Cette “Démocratie” promise !

« La société démocratique est une société valorisant l’égalité,
une société ouverte et méritocratique »
(Alexis de Tocqueville*)

Qu’elle est laide notre jeune démocratie ! Défigurée, souillée, entachée par tant d’atteintes à la dignité humaine et aux lois et règles d’une société éduquée, civilisée, assoiffée de libertés. Dans une inertie complice, coupable, vile et lâche. La jeune et fragile démocratie tunisienne perd ses moyens et sa boussole devant tant de déraisonnement, d’incongruité, de clochardisation de la sphère politique et celle du pouvoir.
Il n’y a qu’à observer le Parlement en action, une foire d’empoigne, pour vérifier ce qui précède et pour s’interroger sur ce qui reste du projet démocratique lancé une décennie auparavant dans la ferveur des libertés retrouvées. La première séance plénière de la deuxième session de la mandature en cours a été, pour le moins qu’on puisse dire, un spectacle apocalyptique, une insulte à tous les électeurs qui ont cru un jour que ces hommes et ces femmes, ils sont 217, pouvaient les représenter devant Dieu et ses hommes, qu’ils étaient dignes du bulletin de vote glissé dans l’urne. Une honte à ceux qui ont sollicité, certains plus d’une fois, la confiance des Tunisiens pour les représenter à l’ARP et qui l’ont trahie, certains parce qu’ils ne sont pas dignes d’être élus et les autres parce qu’ils sont faibles et lâches devant l’inadmissible.
Honte à vous, Mesdames et Messieurs les députés. Les insultes de Seïfeddine Makhlouf vous salissent tous, une à une, un à un, sans exception, aucun de vous n’en est sorti indemne, avec toute sa dignité et son prestige. Pouvez-vous encore sauver l’honneur du Parlement tunisien ? Ou, plutôt : que reste-t-il encore à sauver de votre Parlement ?
Rabinder Singh, premier juge sikh à accéder à la Haute Cour de justice en Angleterre – on a tout à apprendre des sociétés démocratiques occidentales -, a dit un jour : « A la base, la démocratie est considérée à juste titre comme un système dans lequel tout le monde compte et chaque personne compte autant que l’autre. C’est l’idée fondamentale de l’égalité. Lorsqu’un citoyen abuse de son droit à la liberté d’expression, comme dans un cas de propos haineux, et qu’il brime ainsi le droit d’un autre citoyen à participer à la société démocratique, il s’attaque au cœur de ce qu’est une démocratie ». Nous reconnaissons-nous dans cette définition ? Sûrement pas.
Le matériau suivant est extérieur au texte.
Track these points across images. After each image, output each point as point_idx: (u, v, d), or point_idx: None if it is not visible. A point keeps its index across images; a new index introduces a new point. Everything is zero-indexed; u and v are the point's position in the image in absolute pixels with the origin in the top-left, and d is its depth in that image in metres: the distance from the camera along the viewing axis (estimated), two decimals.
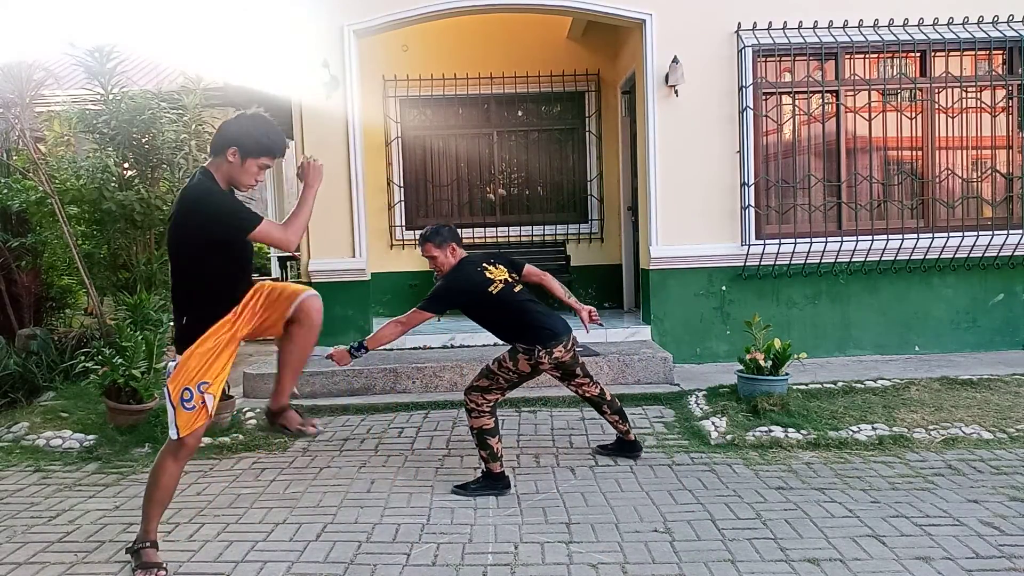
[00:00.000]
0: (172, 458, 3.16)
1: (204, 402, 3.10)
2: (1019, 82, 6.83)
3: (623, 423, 4.53)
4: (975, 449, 4.54)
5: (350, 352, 4.08)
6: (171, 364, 3.19)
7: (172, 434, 3.12)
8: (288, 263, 13.23)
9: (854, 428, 4.84)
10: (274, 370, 3.41)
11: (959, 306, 6.92)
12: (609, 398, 4.50)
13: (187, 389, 3.09)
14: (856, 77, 6.82)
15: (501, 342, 4.34)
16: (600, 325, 4.56)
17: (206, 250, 3.07)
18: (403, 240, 8.56)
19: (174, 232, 3.14)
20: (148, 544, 3.18)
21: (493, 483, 4.07)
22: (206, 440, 5.07)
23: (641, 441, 4.65)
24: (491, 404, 4.16)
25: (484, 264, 4.28)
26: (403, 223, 8.64)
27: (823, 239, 6.74)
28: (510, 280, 4.23)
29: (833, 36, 6.68)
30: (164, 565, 3.16)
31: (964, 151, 6.95)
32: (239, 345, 3.29)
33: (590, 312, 4.36)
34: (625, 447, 4.58)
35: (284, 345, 3.32)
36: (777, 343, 5.22)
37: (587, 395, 4.47)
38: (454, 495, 4.03)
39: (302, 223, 3.15)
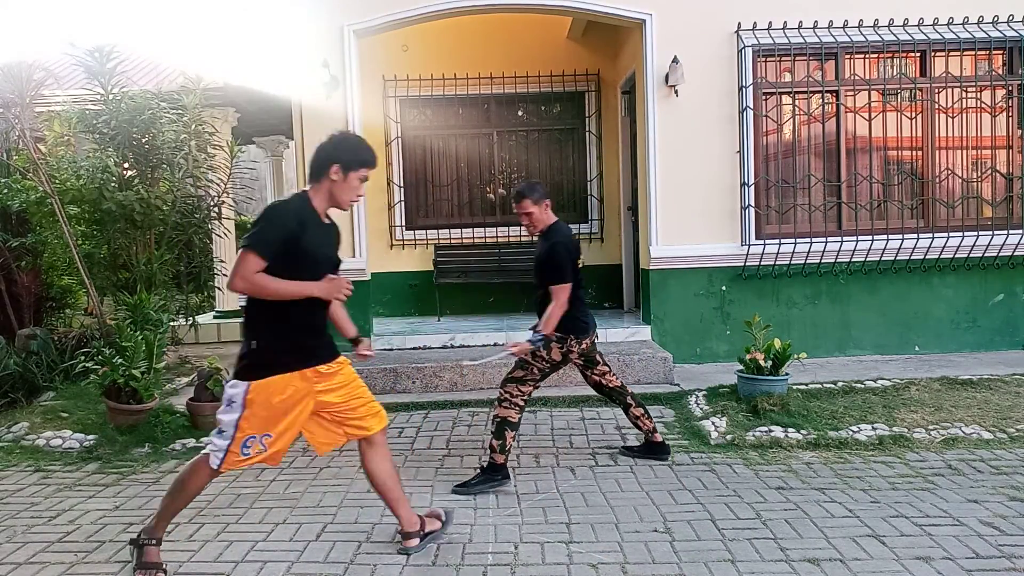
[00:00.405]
0: (207, 473, 3.10)
1: (261, 451, 3.06)
2: (1019, 82, 6.83)
3: (649, 419, 4.49)
4: (975, 449, 4.54)
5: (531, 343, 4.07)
6: (230, 389, 3.02)
7: (213, 463, 3.04)
8: None
9: (854, 428, 4.84)
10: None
11: (959, 306, 6.92)
12: (631, 391, 4.50)
13: (252, 438, 3.01)
14: (856, 77, 6.82)
15: (501, 342, 4.35)
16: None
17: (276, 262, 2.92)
18: (403, 240, 8.56)
19: None
20: (153, 541, 3.16)
21: (493, 475, 4.07)
22: (206, 440, 5.07)
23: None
24: (525, 397, 4.18)
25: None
26: (403, 223, 8.64)
27: (823, 239, 6.74)
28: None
29: (833, 36, 6.68)
30: (164, 566, 3.15)
31: (964, 151, 6.95)
32: (312, 405, 3.13)
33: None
34: (654, 448, 4.53)
35: (373, 469, 3.30)
36: (777, 343, 5.22)
37: (610, 385, 4.45)
38: (455, 495, 4.03)
39: (260, 288, 2.89)
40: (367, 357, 3.39)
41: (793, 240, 6.72)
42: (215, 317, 10.15)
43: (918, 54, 6.88)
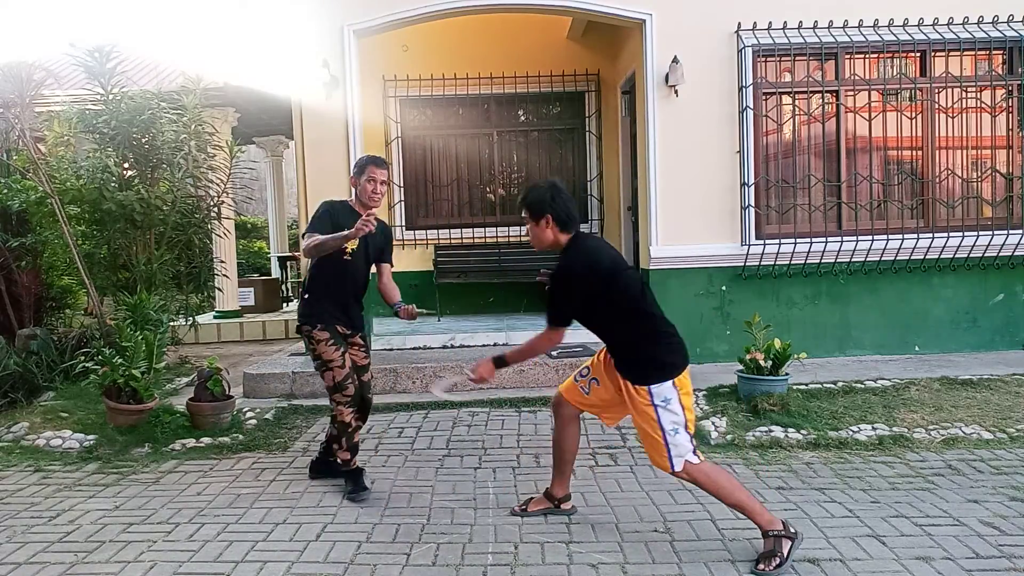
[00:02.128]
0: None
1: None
2: (1019, 82, 6.83)
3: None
4: (975, 449, 4.54)
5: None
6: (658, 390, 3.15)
7: (678, 466, 3.16)
8: (288, 263, 13.25)
9: (854, 428, 4.84)
10: (272, 370, 3.44)
11: (959, 306, 6.92)
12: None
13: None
14: (856, 77, 6.82)
15: (501, 342, 4.36)
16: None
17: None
18: (403, 240, 8.56)
19: None
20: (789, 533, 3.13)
21: None
22: (206, 440, 5.09)
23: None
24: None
25: None
26: (403, 223, 8.64)
27: (823, 239, 6.74)
28: None
29: (833, 36, 6.68)
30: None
31: (964, 151, 6.95)
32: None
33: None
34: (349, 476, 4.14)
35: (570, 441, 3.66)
36: (777, 343, 5.22)
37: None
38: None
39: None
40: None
41: (793, 240, 6.72)
42: (215, 317, 10.16)
43: (918, 54, 6.88)
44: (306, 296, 4.09)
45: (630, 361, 3.26)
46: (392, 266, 4.31)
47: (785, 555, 3.07)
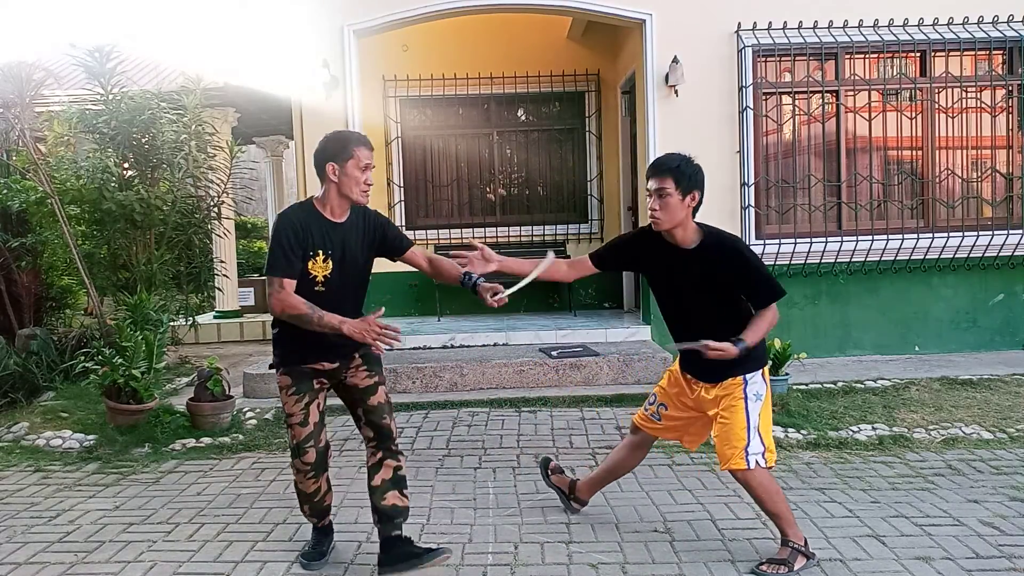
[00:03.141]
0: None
1: None
2: (1019, 82, 6.83)
3: None
4: (975, 449, 4.54)
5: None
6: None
7: (751, 464, 3.05)
8: None
9: (854, 428, 4.84)
10: (272, 370, 3.36)
11: (959, 306, 6.92)
12: None
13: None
14: (856, 77, 6.82)
15: (501, 342, 4.33)
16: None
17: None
18: None
19: None
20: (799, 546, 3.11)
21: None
22: (206, 440, 5.09)
23: None
24: None
25: None
26: (403, 223, 8.63)
27: (823, 239, 6.74)
28: None
29: (833, 36, 6.68)
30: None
31: (964, 151, 6.95)
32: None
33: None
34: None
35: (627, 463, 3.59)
36: (777, 343, 5.22)
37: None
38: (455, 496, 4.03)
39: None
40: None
41: (793, 240, 6.72)
42: (215, 317, 10.15)
43: (918, 54, 6.88)
44: (275, 330, 3.18)
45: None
46: (411, 247, 3.35)
47: (795, 569, 3.04)
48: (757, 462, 3.04)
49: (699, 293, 3.15)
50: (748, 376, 3.07)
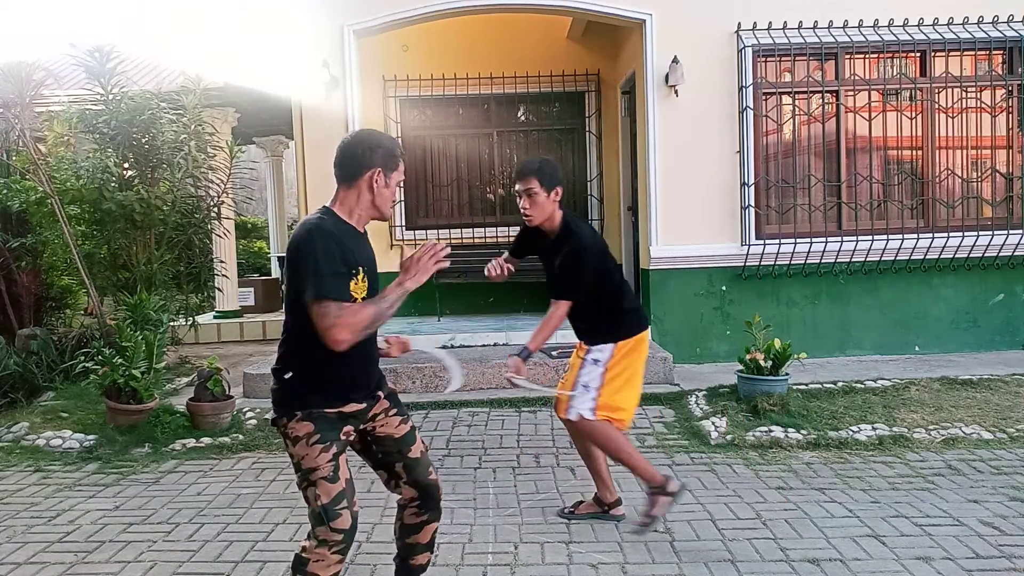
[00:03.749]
0: None
1: None
2: (1019, 82, 6.83)
3: None
4: (975, 449, 4.54)
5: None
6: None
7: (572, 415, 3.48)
8: None
9: (854, 428, 4.84)
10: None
11: (959, 306, 6.92)
12: None
13: None
14: (856, 77, 6.82)
15: (501, 342, 4.35)
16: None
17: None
18: (403, 240, 8.56)
19: None
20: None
21: None
22: (206, 440, 5.08)
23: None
24: None
25: None
26: (403, 223, 8.64)
27: (823, 239, 6.74)
28: None
29: (833, 36, 6.68)
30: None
31: (964, 151, 6.95)
32: None
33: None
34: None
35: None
36: (777, 343, 5.22)
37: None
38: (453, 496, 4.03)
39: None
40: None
41: (793, 240, 6.72)
42: (215, 317, 10.15)
43: (918, 54, 6.88)
44: (285, 376, 2.49)
45: (592, 331, 3.56)
46: None
47: (660, 513, 3.40)
48: (581, 415, 3.41)
49: (558, 277, 3.50)
50: (593, 346, 3.50)
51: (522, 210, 3.53)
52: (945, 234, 6.78)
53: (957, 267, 6.85)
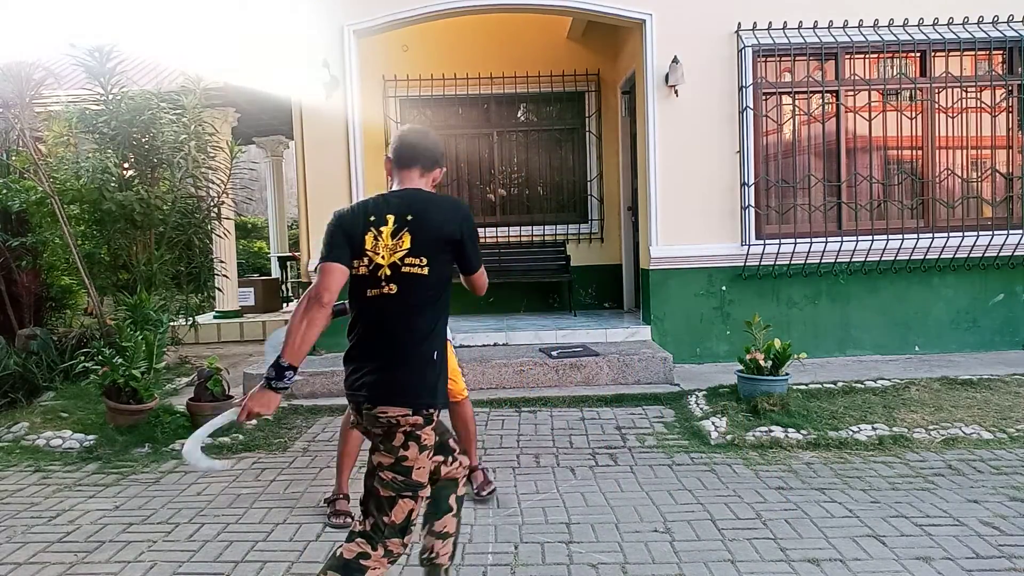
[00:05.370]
0: None
1: None
2: (1019, 82, 6.83)
3: None
4: (975, 449, 4.54)
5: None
6: None
7: None
8: (288, 263, 13.25)
9: (854, 428, 4.84)
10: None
11: (959, 306, 6.92)
12: None
13: None
14: (856, 77, 6.82)
15: (501, 342, 4.33)
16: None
17: None
18: None
19: None
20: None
21: None
22: (206, 440, 5.07)
23: (640, 442, 4.55)
24: None
25: None
26: None
27: (823, 239, 6.74)
28: None
29: (833, 36, 6.68)
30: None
31: (964, 151, 6.95)
32: None
33: None
34: None
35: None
36: (777, 343, 5.22)
37: None
38: None
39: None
40: None
41: (793, 240, 6.72)
42: (215, 317, 10.15)
43: (918, 54, 6.88)
44: (435, 356, 2.46)
45: None
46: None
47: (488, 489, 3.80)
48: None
49: None
50: None
51: None
52: (945, 234, 6.78)
53: (957, 267, 6.85)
Dans nos murs, la démocratie est désormais le prétexte qui justifie tous les abus, les dépassements, les fautes et les incompétences des plus puissants. Entendre par là, les nouveaux gouvernants, les nouveaux maîtres.
Ce pourquoi toutes les lignes rouges ont été dépassées à l’ARP, sans que personne réagisse, dans le bon sens.  On reproche tout ce qu’elle fait et tout ce qu’elle dit à la présidente du PDL, mais qui parmi les députés fait mieux qu’elle ? Au mieux, ils ne font rien. Même quand la dignité et l’honneur d’une femme sont foulés devant leurs yeux par un mâle en furie. Beaucoup de députés ne méritent pas leur statut ni leur immunité parlementaire. Ils n’ont même pas conscience que par leurs actes et leurs propos, ils enfreignent la Constitution qu’ils sont censés respecter à la lettre. Un exemple ? Quand Makhlouf rétorque : « C’est ce que mérite une femme qui ne respecte pas les hommes ».  Bourguiba doit se retourner dans sa tombe en écoutant cet avocat illuminé.
La nouvelle session parlementaire a très mal démarré, Et l’on se demande si l’on devra supporter plus longtemps cette hystérie parlementaire. On en appelle aux plus sages d’entre eux de mettre un terme à cette mascarade et surtout de prendre conscience que ce qui se passe sous l’hémicycle les engage tous sans exception et les condamne. Et qu’ils devront en répondre, tôt ou tard, devant les Tunisiens.